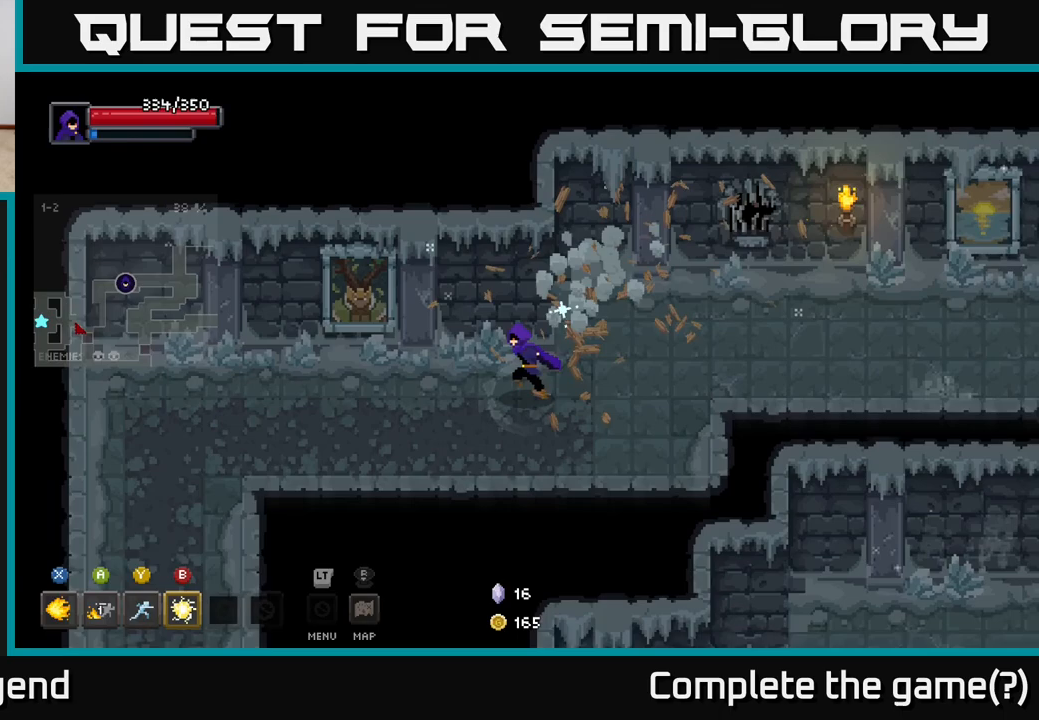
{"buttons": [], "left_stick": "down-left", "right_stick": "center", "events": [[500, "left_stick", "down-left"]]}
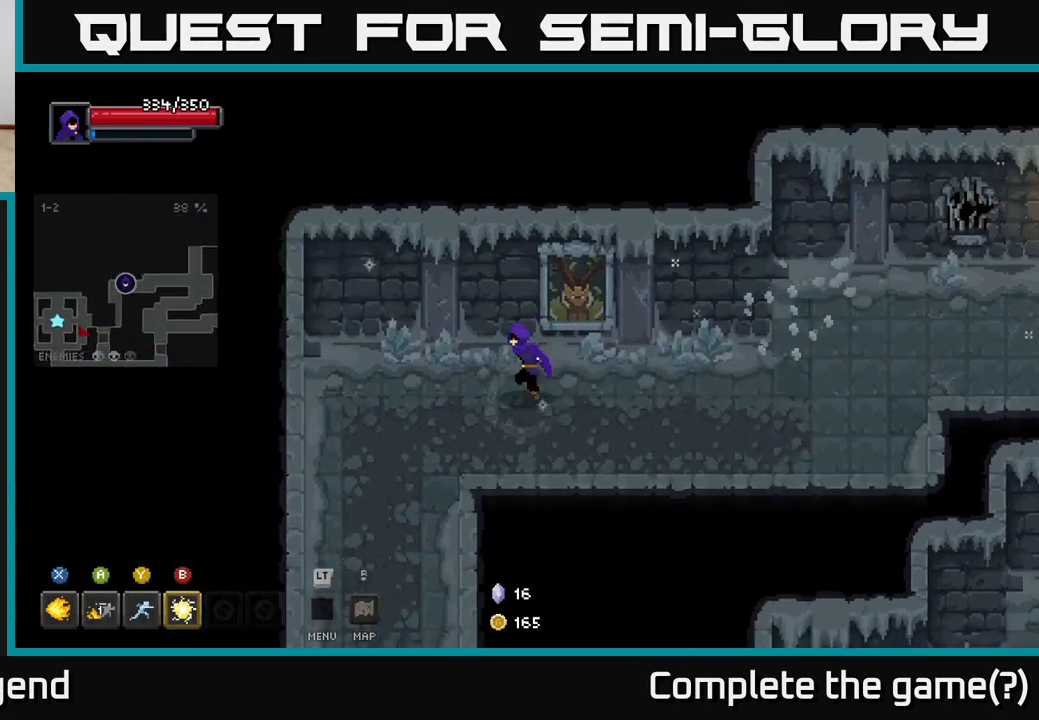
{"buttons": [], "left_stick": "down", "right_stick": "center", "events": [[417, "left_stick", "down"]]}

* * *

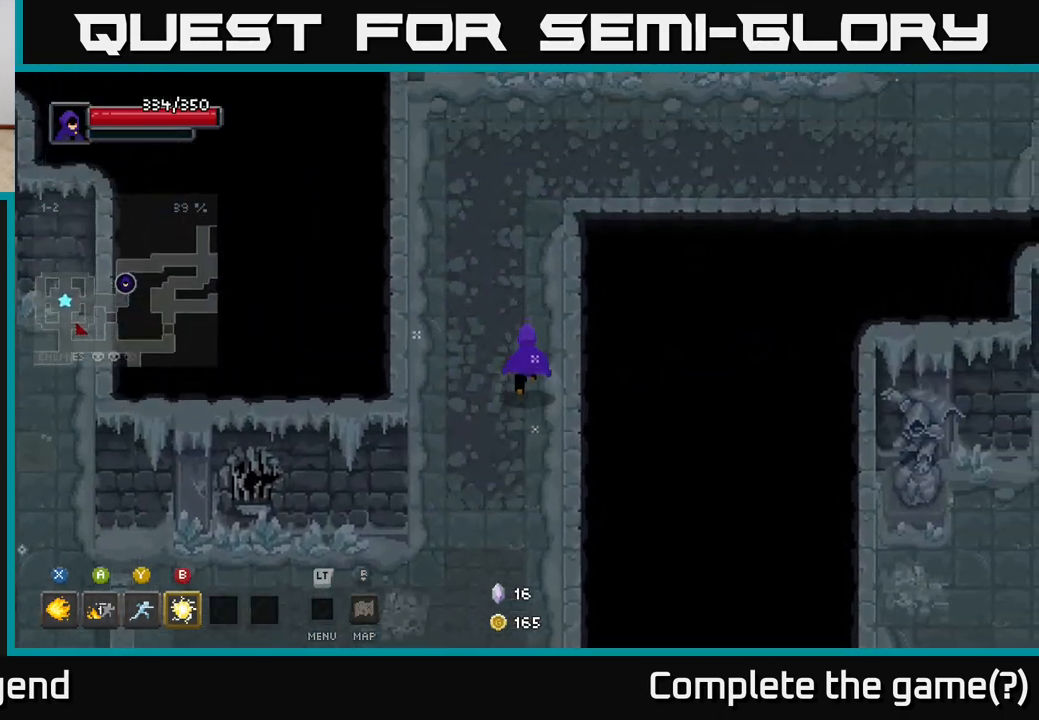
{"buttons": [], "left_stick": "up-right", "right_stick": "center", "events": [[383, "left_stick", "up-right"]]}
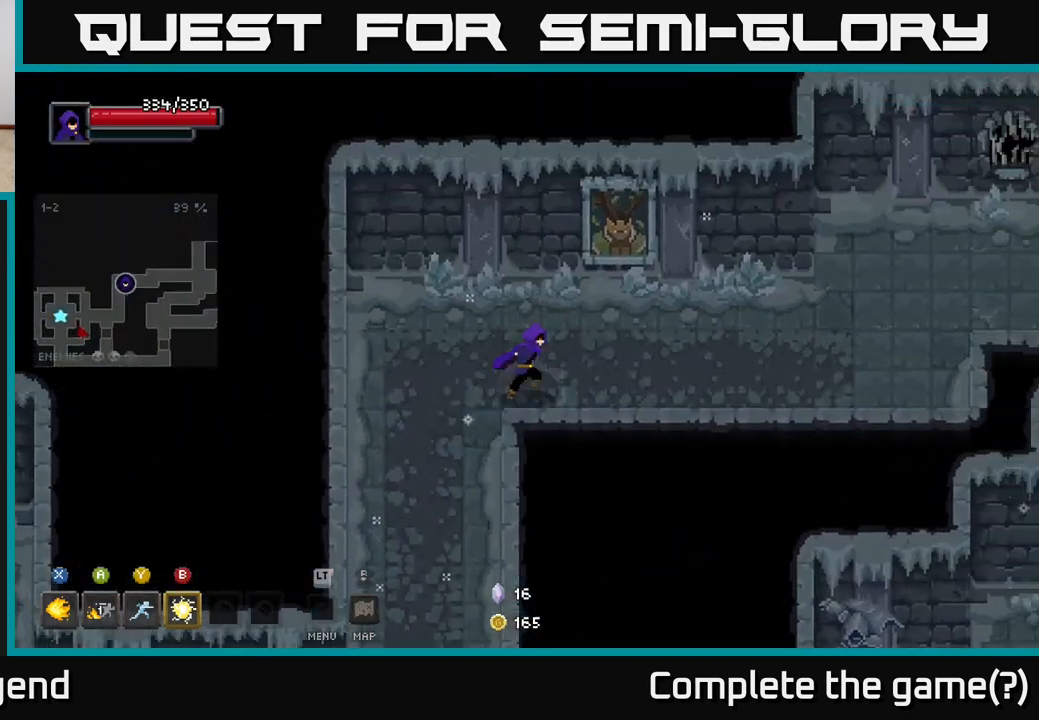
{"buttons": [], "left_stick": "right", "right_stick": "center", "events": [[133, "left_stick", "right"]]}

Exercise
Tally the lines in the entries above that hold the string "down" and state the tally alone.

Solution for this task
2